A surprising amount of documentation if the actor was just LLM-dropping these..
Mythos has been achieved internally
we have got to stop putting our bank accounts and SSNs on computers
A friendly reminder that a 0-day is a vulnerability that wasn't known until after a malicious actor exploited it. If someone publishes a PoC, it is not a 0-day, just a vulnerability.
I think people may miss the point of a repo like this. Individually these are small puzzle pieces that can't do anything. Put them all in one place and it becomes easier to pick up pieces and try them together to see if they fit and build something bigger. Get enough pieces to fit together and you actually have something. This is the 'FOUO' idea in security. Enough open information gathered together in one place crosses the boundary from 'just public info' to 'secret stuff here!'. Now we have automatic puzzle solvers (coding assistants) a repo like this becomes a lot more meaningful.
That's one way to do it.
> At the time I post these, none have been reported. Feel free to report them yourself and take credit for the CVE if handed out lulz. I do this so to allure people into the field, and I've always found this is the most efficient way.
I've been a skiddy, he would have believed this. Thankfully, I've grown a bit, and can see this for the transparent, "I'm angry and want to hurt others so I don't feel alone", it actually is.

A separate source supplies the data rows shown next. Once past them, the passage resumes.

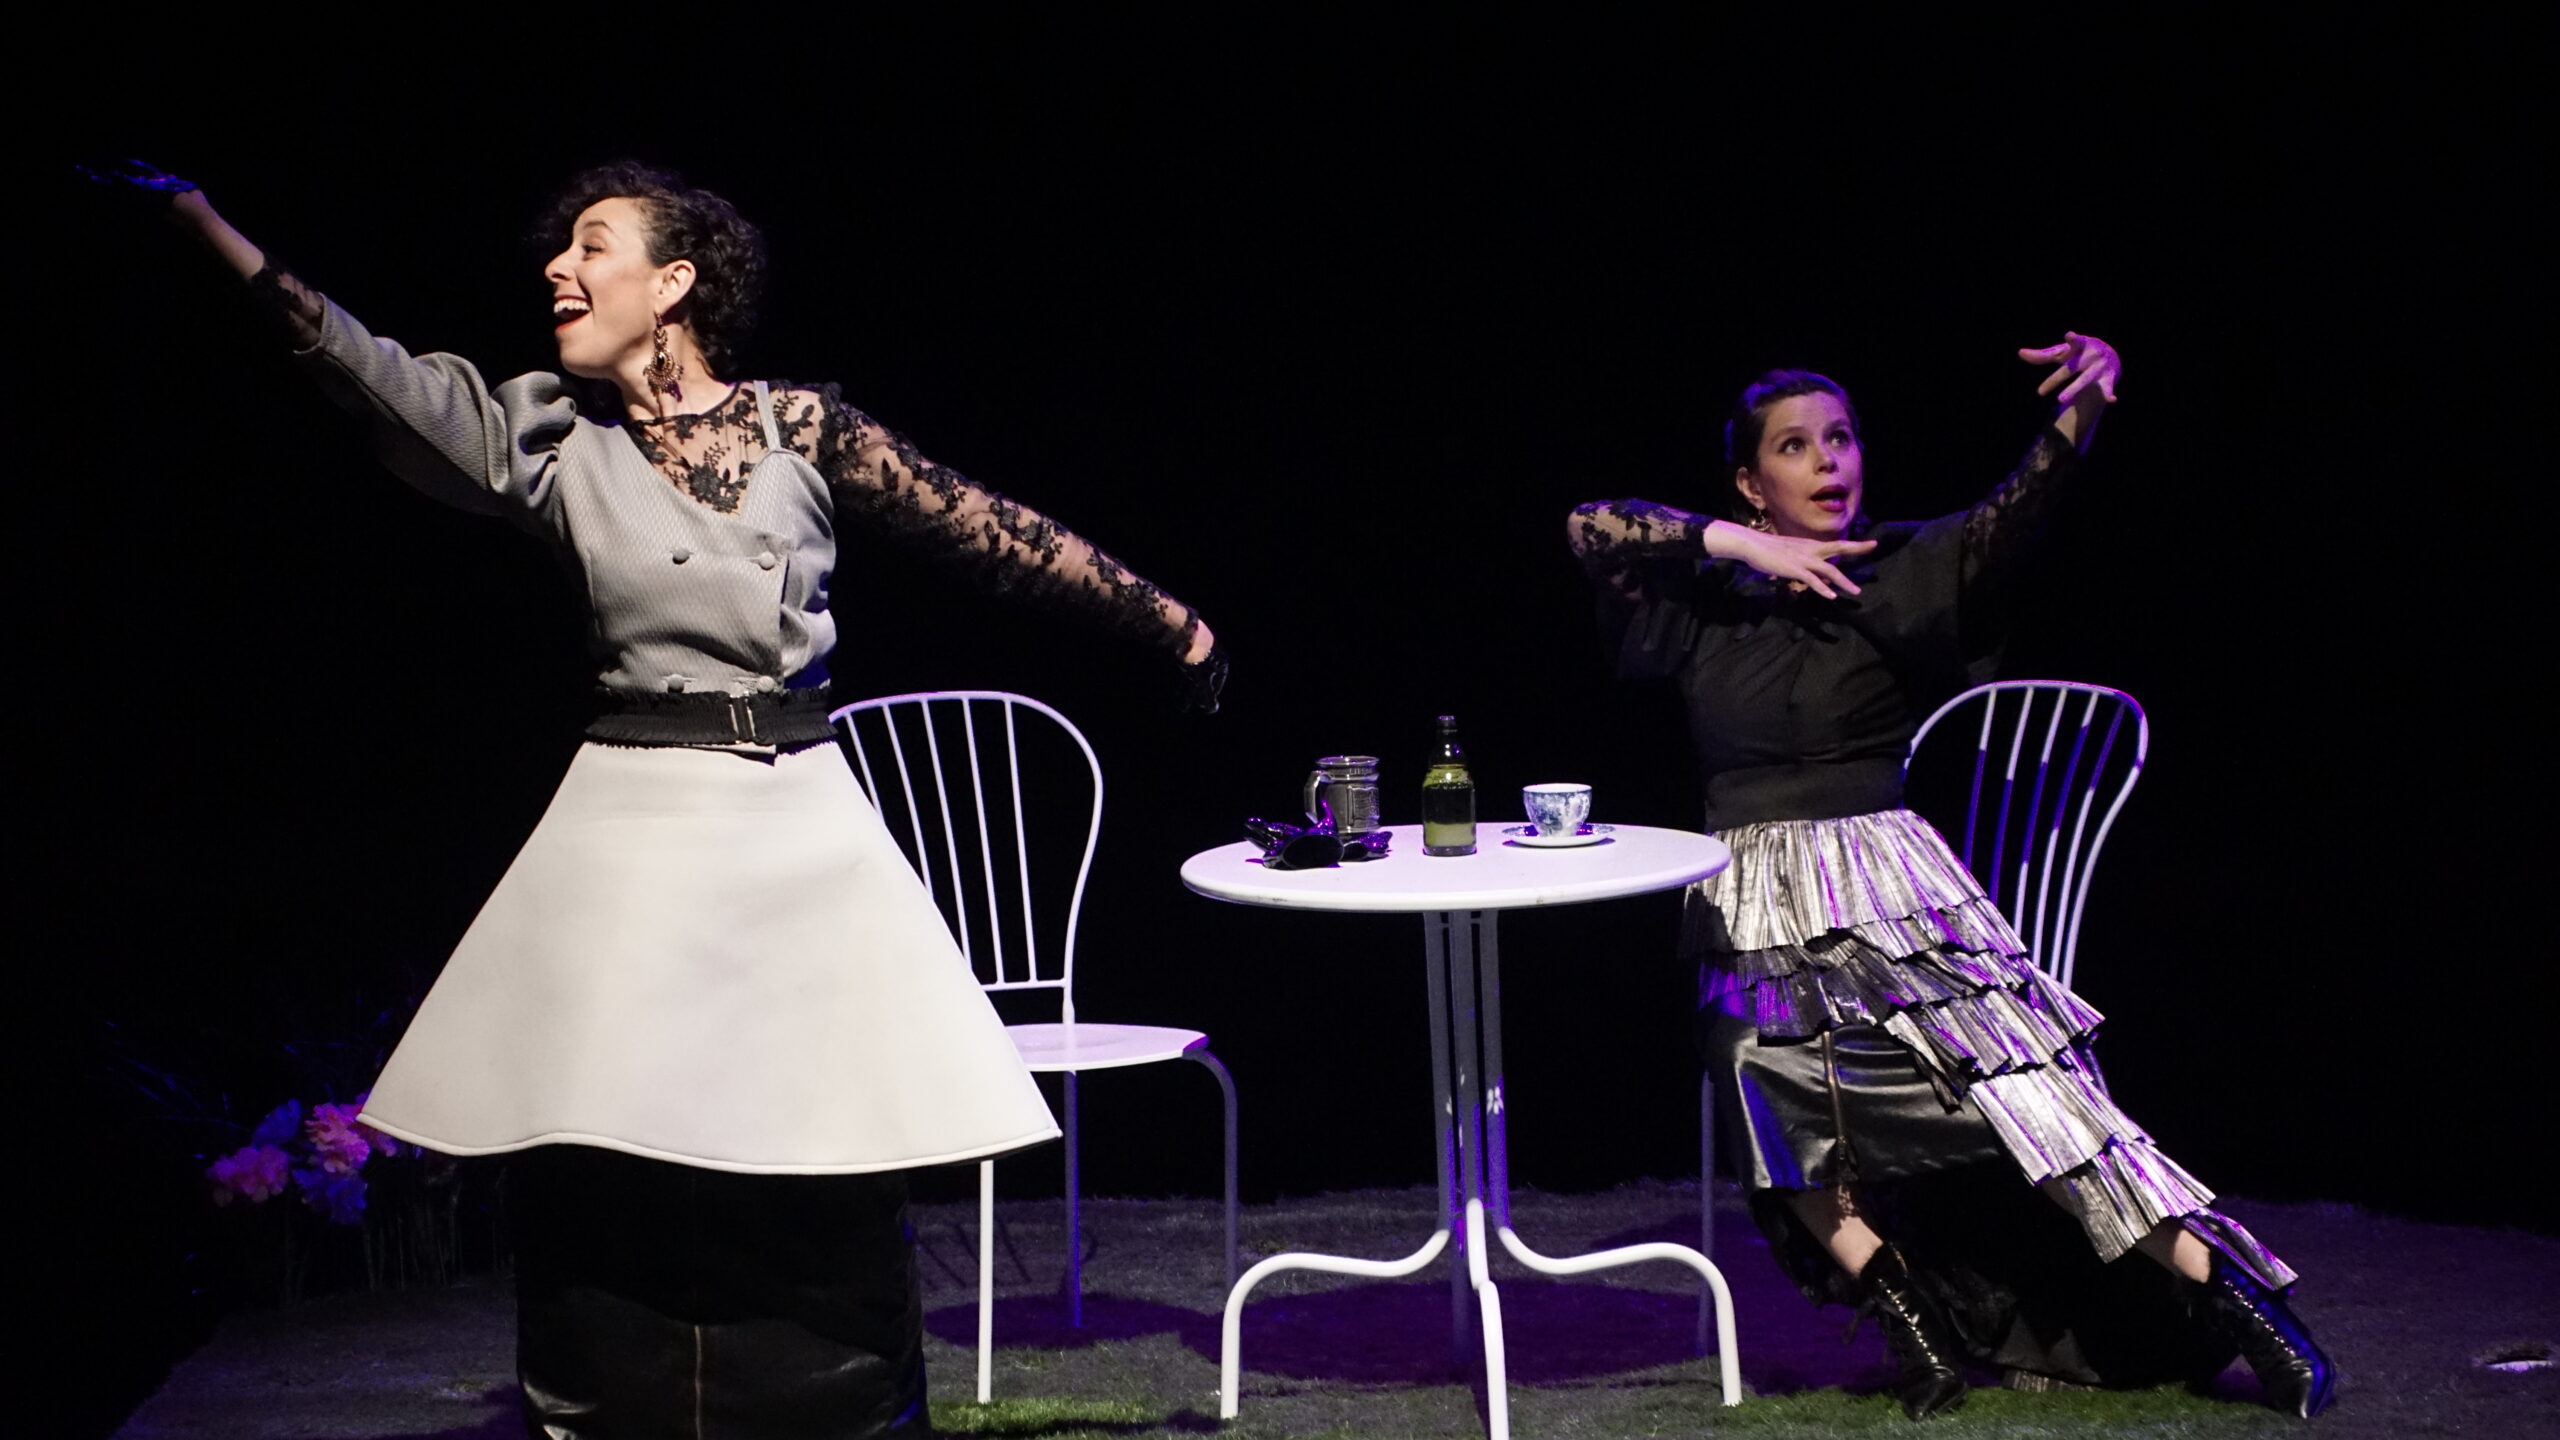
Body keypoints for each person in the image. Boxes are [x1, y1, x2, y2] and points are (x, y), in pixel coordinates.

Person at [94, 158, 1227, 1437]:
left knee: (816, 1141)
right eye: (561, 250)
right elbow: (374, 375)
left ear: (674, 283)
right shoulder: (551, 447)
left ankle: (841, 1403)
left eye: (594, 245)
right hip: (631, 818)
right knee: (614, 1149)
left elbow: (989, 531)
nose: (558, 269)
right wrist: (200, 219)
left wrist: (1169, 623)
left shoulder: (801, 427)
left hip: (794, 812)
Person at [1566, 339, 2335, 1421]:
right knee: (1752, 1065)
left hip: (1889, 882)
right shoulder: (1703, 599)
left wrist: (2083, 413)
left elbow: (2021, 508)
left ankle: (2241, 1300)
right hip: (1747, 887)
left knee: (2023, 1085)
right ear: (1751, 481)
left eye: (1841, 439)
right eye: (1796, 447)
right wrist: (1744, 547)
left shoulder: (1906, 564)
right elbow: (1590, 524)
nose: (1828, 462)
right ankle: (1906, 1317)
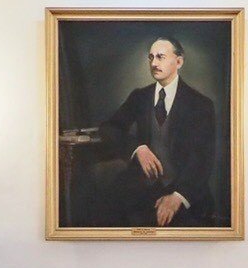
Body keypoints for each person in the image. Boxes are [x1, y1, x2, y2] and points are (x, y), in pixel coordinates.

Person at [80, 35, 219, 228]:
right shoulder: (140, 97)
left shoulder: (200, 104)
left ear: (179, 62)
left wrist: (178, 197)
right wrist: (138, 148)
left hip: (185, 193)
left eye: (160, 57)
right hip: (142, 190)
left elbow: (202, 160)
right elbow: (109, 128)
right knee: (99, 213)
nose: (154, 63)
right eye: (151, 57)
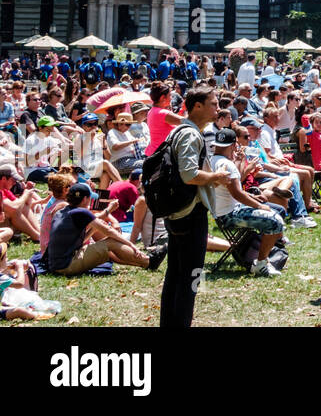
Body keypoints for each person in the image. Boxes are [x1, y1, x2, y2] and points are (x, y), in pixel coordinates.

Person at [161, 86, 234, 329]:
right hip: (190, 212)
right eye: (213, 104)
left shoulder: (179, 131)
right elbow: (189, 174)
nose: (218, 108)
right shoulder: (191, 134)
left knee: (175, 273)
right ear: (197, 106)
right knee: (191, 275)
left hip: (177, 210)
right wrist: (216, 177)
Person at [208, 127, 287, 277]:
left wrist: (253, 197)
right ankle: (261, 263)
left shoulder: (212, 161)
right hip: (229, 215)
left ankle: (265, 254)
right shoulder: (227, 164)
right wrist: (259, 205)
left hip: (221, 213)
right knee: (275, 220)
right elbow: (237, 194)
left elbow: (233, 191)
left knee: (275, 211)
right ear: (234, 145)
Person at [46, 183, 161, 276]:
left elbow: (78, 241)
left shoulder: (62, 211)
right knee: (110, 242)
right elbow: (109, 232)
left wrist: (93, 229)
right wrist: (132, 245)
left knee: (106, 246)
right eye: (90, 198)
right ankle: (149, 261)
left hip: (57, 265)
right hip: (67, 266)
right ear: (85, 199)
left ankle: (145, 262)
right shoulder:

I'm sorry you're so angry dude (me too), but as someone who's joined the blue side, we'd appreciate it if you gave us some kind of heads up, the bad guys generally have a lot more time to scroll for new payloads than I do. Not all of us deserve the kindness of a heads up, but every single one of our users deserve it. Don't punish them because you're mad at someone else.
You can flex on the idiots you're trying to flex on, without hurting people. Even an email to security@[that_project_domain] saying "hey, I've published these" would move you from the group of people I see making the world worse, into the group making it better. (You don't have to, obviously, but making the whole world worse wont make you less angry.)
Open source is the best
"Cibercrime is cringe"
"cybercrime is cringe"
What if this person is from an AI lab that really wants the govt to keep suppressing Mythos/Fable & GPT5.6? It's what I would do, the timing couldn't be any better.